Озаренные лучами солнца, кинутого сквозь придорожную березу, они долго стояли в молчании, думая о своем. Гуляйбабке почему-то вдруг вспомнился дедок с гробом для утонувшего Песика и его лукавые причитания: "Ой, лишеньки! Ой, горе! И ума не приложу. И як вона эта злосчастна шланга туды шмыгнула?" А вы, милые старички, и не хотели держать ее. Вы нарочно бросили ее в навозную жижу, чтоб пан Песик захлебнулся в ней. И мы нарочно сочинили жалобу о спрятанном сейфе с деньгами, нарочно дали Песику противогаз, и многое делается на этой прекрасной земле «нарочно», чтоб тонула в навозе истории всякая нечисть и мразь, чтоб людям снова жилось вольно и пелось, как птицам.
Жизнь коротка. Она пролетит быстрым стрижом в ясный полдень, но подумать о ней, о том, как ты прожил, какой след на земле оставил, непременно время будет. Гнилое, скверное не раз окатит полымем душу, заставит раскаяться, а не то и биться головой о стенку; светлое же, доброе, сделанное людям, земле, где отцвела колокольцами твоя жизнь, несказанно порадует и не однажды вернет тебя в тот мир прекрасного, тобой свершенного. И вслед тебе – улетающему с горизонта, полетят голоса бессчетных друзей твоих: "Мы не забудем тебя. Ты до последнего взмаха крыла был верен своему народу, боролся со злом и сеял добро".

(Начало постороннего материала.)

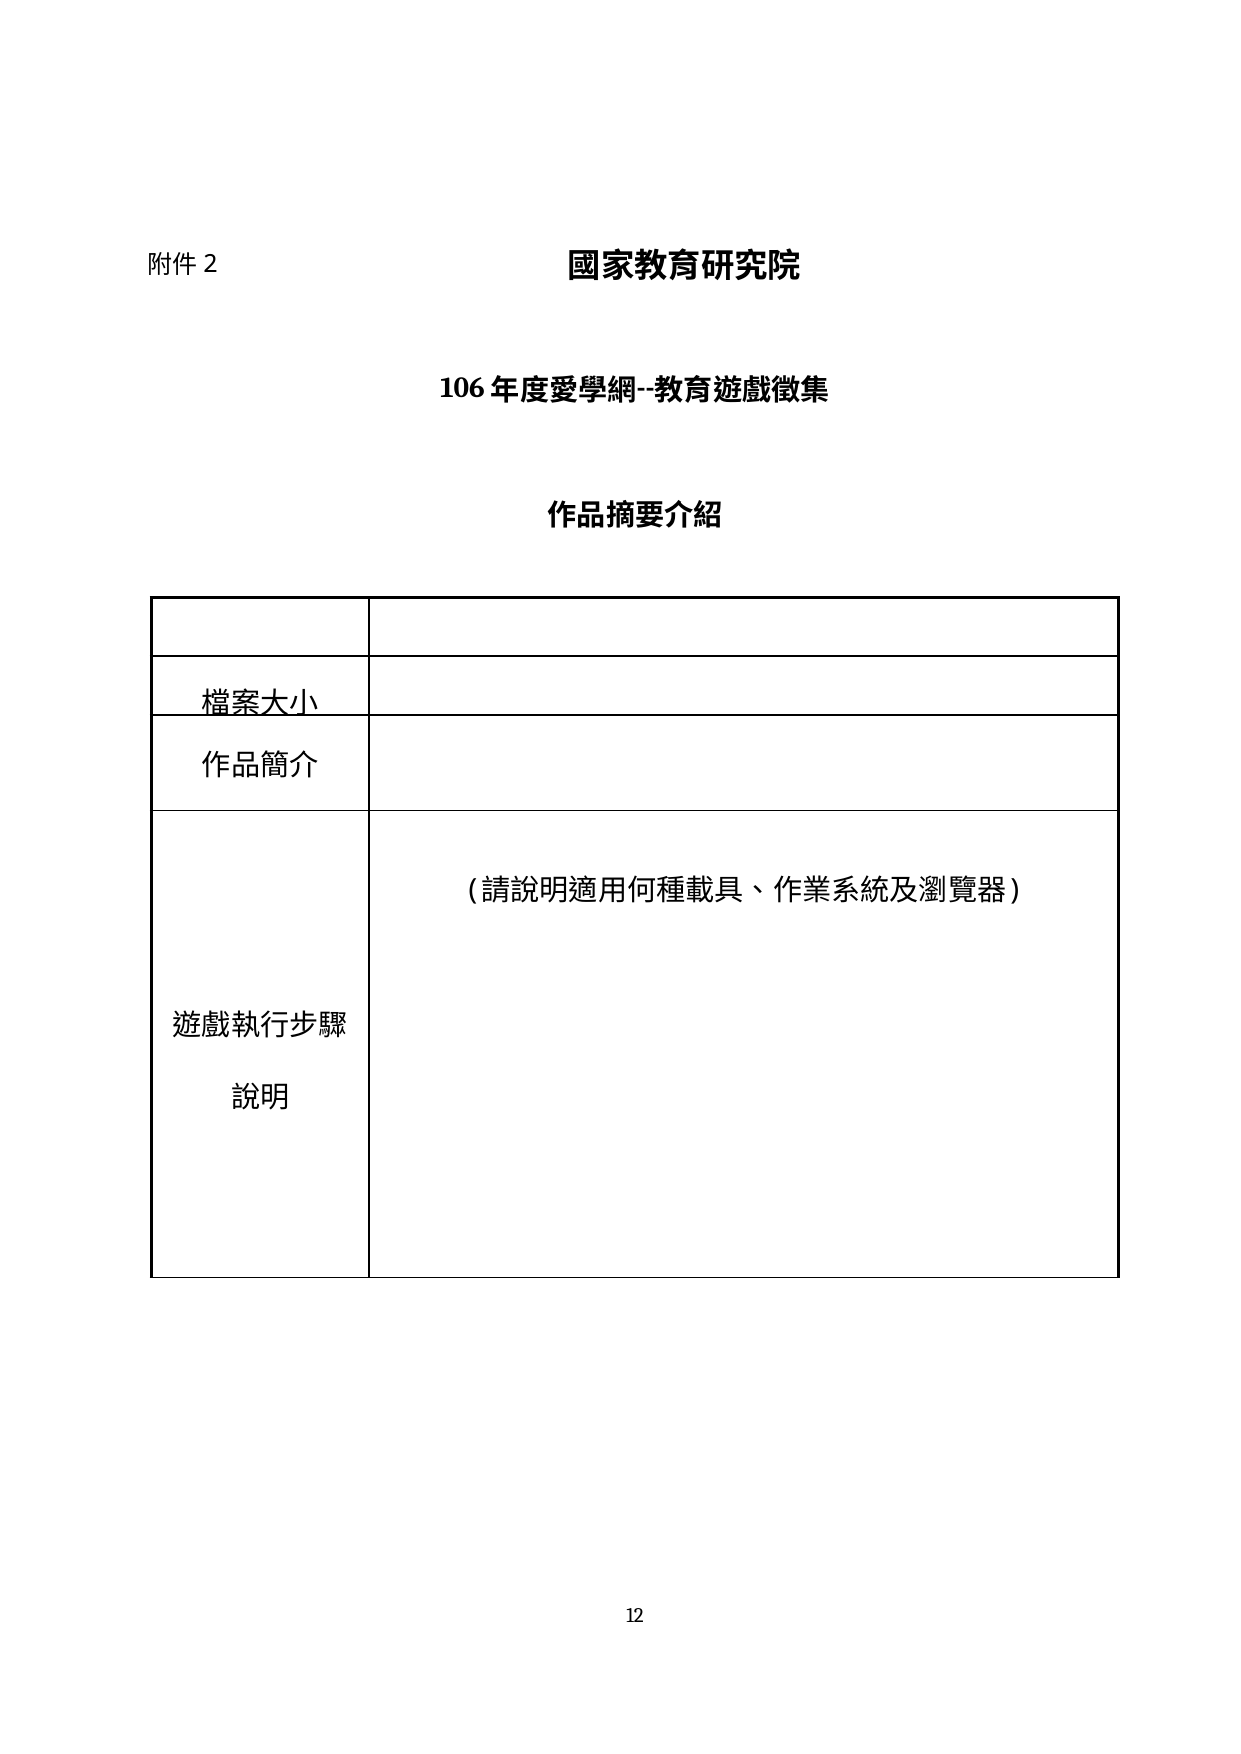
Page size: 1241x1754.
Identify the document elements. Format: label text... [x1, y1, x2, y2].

table_cell [370, 716, 1117, 809]
table_cell 遊戲執行步驟說明 [153, 811, 368, 1276]
text 作品摘要介紹 [148, 471, 1122, 534]
table_cell (請說明適用何種載具、作業系統及瀏覽器) [370, 811, 1117, 1276]
text 106年度愛學網--教育遊戲徵集 [148, 346, 1122, 409]
table_header [370, 599, 1117, 655]
table_cell 檔案大小 [153, 657, 368, 714]
table_header 作品名稱 [153, 599, 368, 655]
table_cell 作品簡介 [153, 716, 368, 809]
text 附件2 國家教育研究院 [148, 221, 1122, 284]
table_cell [370, 657, 1117, 714]
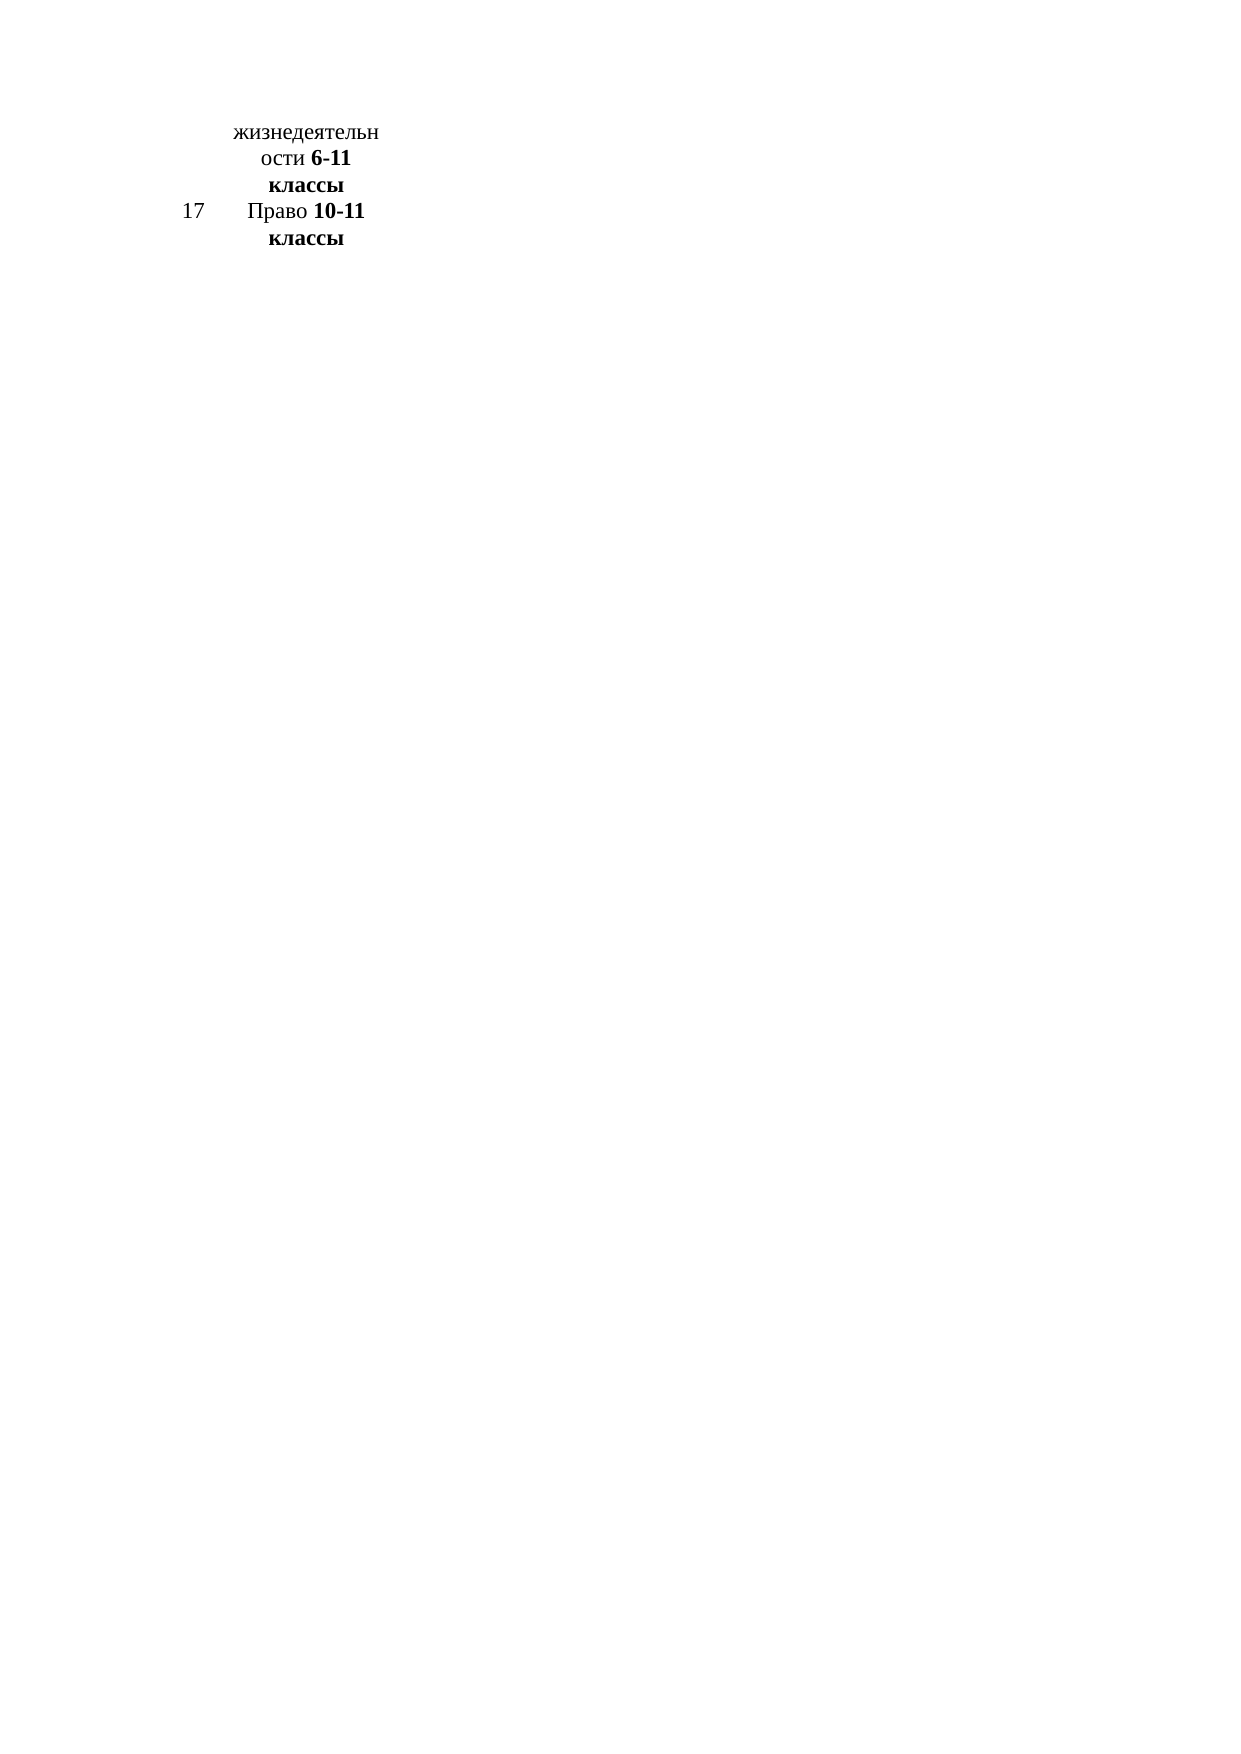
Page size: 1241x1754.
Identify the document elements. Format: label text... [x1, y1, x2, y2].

table_cell Право 10-11 классы [220, 197, 392, 250]
table_cell [392, 118, 502, 197]
table_cell [1052, 197, 1163, 250]
table_cell [722, 118, 832, 197]
table_cell [392, 197, 502, 250]
table_cell [612, 197, 722, 250]
table_cell [166, 118, 220, 197]
table_cell [502, 197, 612, 250]
table_cell [942, 118, 1052, 197]
table_cell [612, 118, 722, 197]
table_cell [832, 118, 942, 197]
table_cell [942, 197, 1052, 250]
table_cell [832, 197, 942, 250]
table_cell [502, 118, 612, 197]
table_cell жизнедеятельности 6-11 классы [220, 118, 392, 197]
table_cell [1052, 118, 1163, 197]
table_cell 17 [166, 197, 220, 250]
table_cell [722, 197, 832, 250]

Обоз поднялся на гору, Гуляйбабка надел цилиндр. Прощай, Полесье! До скорых встреч. И да здравствуют новые дороги! Что-то ждет на них?
Часть 2
1. ПРИБЫТИЕ ГУЛЯЙБАБКИ НА СМОЛЕНЩИНУ, ОСМОТР РЯДА ВЫСОТ У «СМОЛЕНСКИХ ВОРОТ»
Черт знает, как негостеприимны эти смоляне! Вместо того чтоб встретить пятисоттысячную армию Гитлера у "смоленских ворот" (имеется в виду гряда холмов и высот) хлебом-солью, они крепко-накрепко закрыли эти «ворота», и бедному фюреру пришлось долго ломать голову, как сокрушить их.

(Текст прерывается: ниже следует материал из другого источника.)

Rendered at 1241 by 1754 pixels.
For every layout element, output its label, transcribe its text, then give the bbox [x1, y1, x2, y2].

Горько обидевшись, он сначала бросил напрямки к «воротам» тысячу сорок танков и попытался протаранить их. Но не тут-то было. «Ворота» устояли. Тогда он кинулся в обход с севера и с юга – и тут снова постигла неудача. Двадцать восемь дивизий, поддержанных огнем семи тысяч орудий и минометов, а с воздуха армадой самолетов, безуспешно топтались у "смоленских ворот", и лишь спустя два месяца, когда на штурм было брошено новое подкрепление, наконец-то удалось въехать в "смоленский двор".
Фюрер, однако, не радовался. Фюрер скрипел зубами. Да и как не скрипеть: эти злосчастные "смоленские ворота" задержали на целых два месяца! По графику полагалось топтать каблуками германских сапог уральские самоцветы, а топтали пока что смоленскую глину.
Личный представитель президента господин Гуляйбабка прибыл со своим обозом к "смоленским воротам", когда они уже были распахнуты и через них текло половодьем новое пополнение растрепанным дивизиям. Те же, кто ломился в «ворота», смиренно лежали на холмах и высотах.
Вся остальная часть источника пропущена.